Among the crops here at Lila B., you’ll find salvia, rudbeckia, gaillardia, oat grass, asters, scented geraniums, roses, lamb’s ear, sweet peas, veronica, nigella, passionflower,sea holly, cosmos, scabiosa, sunflowers, cerinthe and zinnias – as well as plants grown for their fruit and foliage. It is a mind-boggling selection of design ingredients you’d be hard pressed to find in most conventional flower shops. Sophie de Lignerolles, an artist who works for Lila B. as a designer, maintains meticulous spread sheets of the flowers they grow, including varieties grown from seeds and unusual offerings from Annie’s Annuals, a specialty and mail-order nursery in the East Bay area, a favorite with the women. “Sophie is propagating from seed now, which I think is pretty fabulous,” Baylor says. That means an even greater variety of floral bounty for Lila B.’s customers.
A Greener Approach
Baylor is well equipped to grow her own unique floral choices, thanks to her landscape design studies. After earning a garden design certificate from University of California at Berkeley Extension, she spent time on the crew of a Bay Area estate garden whose owners valued organic practices and requested that flowers from the grounds would be used for interior bouquets. Baylor soon found herself creating these arrangements. Her interest in floral design lured her into more creative gigs, including freelancing for other studios and shops.
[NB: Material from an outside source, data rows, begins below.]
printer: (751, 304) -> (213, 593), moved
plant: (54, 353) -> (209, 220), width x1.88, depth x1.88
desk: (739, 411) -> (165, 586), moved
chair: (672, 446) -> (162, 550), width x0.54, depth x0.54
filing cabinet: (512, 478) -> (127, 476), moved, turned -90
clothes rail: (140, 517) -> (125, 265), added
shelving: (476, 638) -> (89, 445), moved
In 2007, Baylor opened Lila B., named after her grandmother. At first, she worked out of the loft where she lives. After one year of literally living with her flowers, she moved her studio across the street to another warehouse. Formerly a commercial laundry, it now houses 60 art studios in an environment that fosters creativity and experimentation. Baylor’s tiny workshop was once a warehouse loading dock, so it faces the street and has a huge, roll-up door that brings light and fresh air inside. While not a retail store, the street-front presence wows pedestrians with glimpses of huge arrangements inside – and high above the roll-up door at the front: a trio of frames planted with a living tapestry of succulents.
Thanks to Northern California’s temperate environment, Baylor enjoys an excellent, almost year-round source of flowers from her suppliers. Besides her own Lila B. homegrown flowers, she takes advantage of San Francisco’s wholesale flower market where many California growers bring their crops to sell. A few “weird and wonderful” suppliers are favorites, including two sisters who run a company called Florist at Large. They stock foraged goodies such as fruit, branches and wild ingredients coveted by designers who want a natural look. “I want people to be curious,” says Baylor. “I want my bouquets to be beautiful to the eye, but they should also prompt the question: ‘What is that? Where does it grow? Can you eat it?’”
We visited Baylor at the peak of summer when she and Anna Hoffmann, a designer who occasionally freelances for her, were creating flowers for a peach-and-ivory-themed wedding – using a combination of tawny ‘Cafe au Lait’ dahlias, blush-pink garden roses, the silvery foliage of Dusty Miller and lamb’s ears, fluffy ornamental grasses, flowering sprigs from a mock orange tree and honeysuckle vines.
As Baylor assembled the groomsmen’s boutonnieres with scented geranium foliage and seed heads from the pincushion flowers growing in her Lot Garden, she paused to admire her creation: “Even though flowers are ephemeral, I treat floral design like I do garden design. I think of each arrangement as a mini garden, with its own texture, scale and color palette. They’re little masterpieces.”
Baylor’s bouquets embody both her artistic sensibility and her profound admiration for the plant world’s infinite variety of color, form and texture. “I hope that people are drawn to me because of what I’m doing and what I’m interested in doing,” she says, “because I feel very blessed.”